ATTIVITÀ DA SVOLGERE
[a] Nell'estratto sulla sentenza della Cassazione, trasforma in un elenco puntato il paragrafo che inizia con «Il lavoratore ricorreva in giudizio», conservandone i fatti principali.
[b] Riprendi il testo sulla sentenza della Cassazione relativa agli scherzi ai danni di una collega e proseguilo a partire dall'ultima frase riportata.
====== ESTRATTO DEL DOCUMENTO
La Corte di Cassazione ha stabilito che il lavoratore che per lungo tempo si dedica agli “scherzi” a danno dei suoi colleghi può essere licenziato per giusta causa.

Nel caso in esame, una società addetta alla produzione di componenti di automobili provvedeva a licenziare un suo dipendente, per aver questo, con condotte reiterate per diversi mesi, “molestato” l’addetta ai controlli, inserendo cartacce all’interno dei prodotti per costringere la collega ad esaminarli con attenzione e ad estrarre i materiali estranei, evitando di metterli in commercio.

L’addetta ai controlli, dopo mesi di silenzio, denunciava tali reiterati comportamenti al direttore, che disponeva il licenziamento disciplinare.

Il lavoratore ricorreva in giudizio per chiedere che venisse accertata l’illegittimità del provvedimento di licenziamento, in quanto privo di giusta causa o giustificato motivo, e per l’effetto di ciò condannare la controparte a reintegrarlo nel proprio posto di lavoro e a corrispondergli le retribuzioni mensili non percepite a seguito del licenziamento e al versamento dei contributi previdenziali e assistenziali. In via subordinata, nell’eventualità che il licenziamento fosse stato ritenuto legittimo, chiedeva la condanna della società a corrispondere l’indennità di mancato preavviso, come previsto dal Contratto Collettivo Nazionale di Lavoro (“CCNL”) nel settore metalmeccanico.

Il Tribunale respingeva la domanda principale ma accoglieva la subordinata, convertendo il licenziamento per giusta causa in licenziamento per giustificato motivo.

Avverso tale sentenza, il lavoratore ricorreva in appello e la società datrice di lavoro proponeva appello incidentale.

La Corte d’appello accoglieva la domanda attorea e dichiarava illegittimo il licenziamento intimato al lavoratore e condannava la società a reintegrare lo stesso nel posto di lavoro e al risarcimento del danno.

Impugnando la sentenza della Corte territoriale, la società proponeva ricorso in Cassazione, lamentando che i giudici di merito, pur accertando i fatti contestati e la reiterazione delle condotte, ritenevano insussistente un animus nocendi quanto piuttosto un animus iocandi, essendo le carte ben visibili e estraibili dall’addetta ai controlli.

I giudici di legittimità hanno accolto il ricorso della società, ritenendo la motivazione della sentenza d’appello erronea e contraddittoria.

La Corte territoriale, pur accertando la reiterazione della condotta del lavoratore, non ha qualificato la stessa come “un grave inadempimento degli obblighi di diligenza e correttezza gravanti sul lavoratore subordinato”. Inoltre, si legge nel testo della sentenza che “la stessa non ha adeguatamente considerato che nell’ipotesi di danneggiamento volontario al materiale dell’azienda o al materiale di lavorazione, legittimante il licenziamento ai sensi del CCNL di categoria, non può rientrare solo il fatto illecito di provocare consapevolmente un danno permanente al materiale di lavorazione, ma anche un danno immateriale, consistente nella manipolazione e svilimento del materiale aziendale, tanto più grave in quanto idoneo a rendere quel materiale inaccettabile dai clienti dell’azienda, esponendola ad una seria lesione della propria immagine presso la clientela qualora l’addetta ai controlli non si fosse accorta della manipolazione”.
============
====== MATERIALE FORNITO
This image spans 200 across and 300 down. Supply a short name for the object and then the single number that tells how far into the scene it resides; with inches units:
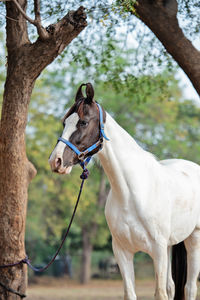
============
ELENCO RISPOSTE
[a]
- Il lavoratore si rivolge al giudice per far accertare che il licenziamento è illegittimo, perché privo di giusta causa o giustificato motivo.
- Chiede di essere reintegrato nel posto di lavoro.
- Chiede le retribuzioni mensili non percepite dopo il licenziamento e il versamento dei contributi previdenziali e assistenziali.
- In subordine, se il licenziamento fosse ritenuto legittimo, chiede l'indennità di mancato preavviso prevista dal CCNL del settore metalmeccanico.

[b]
Il comportamento tenuto dal dipendente determinava un grave nocumento morale o materiale per l’azienda, integrando un’esplicita ipotesi di giusta causa di licenziamento.

L’animus iocandi, come è stato definito dai giudici di merito, non scrimina il lavoratore da una sanzione per la violazione degli obblighi di lavoro e se questa è idonea a cagionare un danno, configurando un’ipotesi di giusta causa di licenziamento, la misura comminata è legittima. 

Pertanto, la Corte di legittimità ha cassato la sentenza impugnata, rinviando gli atti alla Corte territoriale per una nuova pronuncia.

(Corte di Cassazione - Sezione Lavoro, Sentenza 12 febbraio 2015, n. 2904)

La Corte di Cassazione ha stabilito che il lavoratore che per lungo tempo si dedica agli “scherzi” a danno dei suoi colleghi può essere licenziato per giusta causa.

Nel caso in esame, una società addetta alla produzione di componenti di automobili provvedeva a licenziare un suo dipendente, per aver questo, con condotte reiterate per diversi mesi, “molestato” l’addetta ai controlli, inserendo cartacce all’interno dei prodotti per costringere la collega ad esaminarli con attenzione e ad estrarre i materiali estranei, evitando di metterli in commercio.

L’addetta ai controlli, dopo mesi di silenzio, denunciava tali reiterati comportamenti al direttore, che disponeva il licenziamento disciplinare.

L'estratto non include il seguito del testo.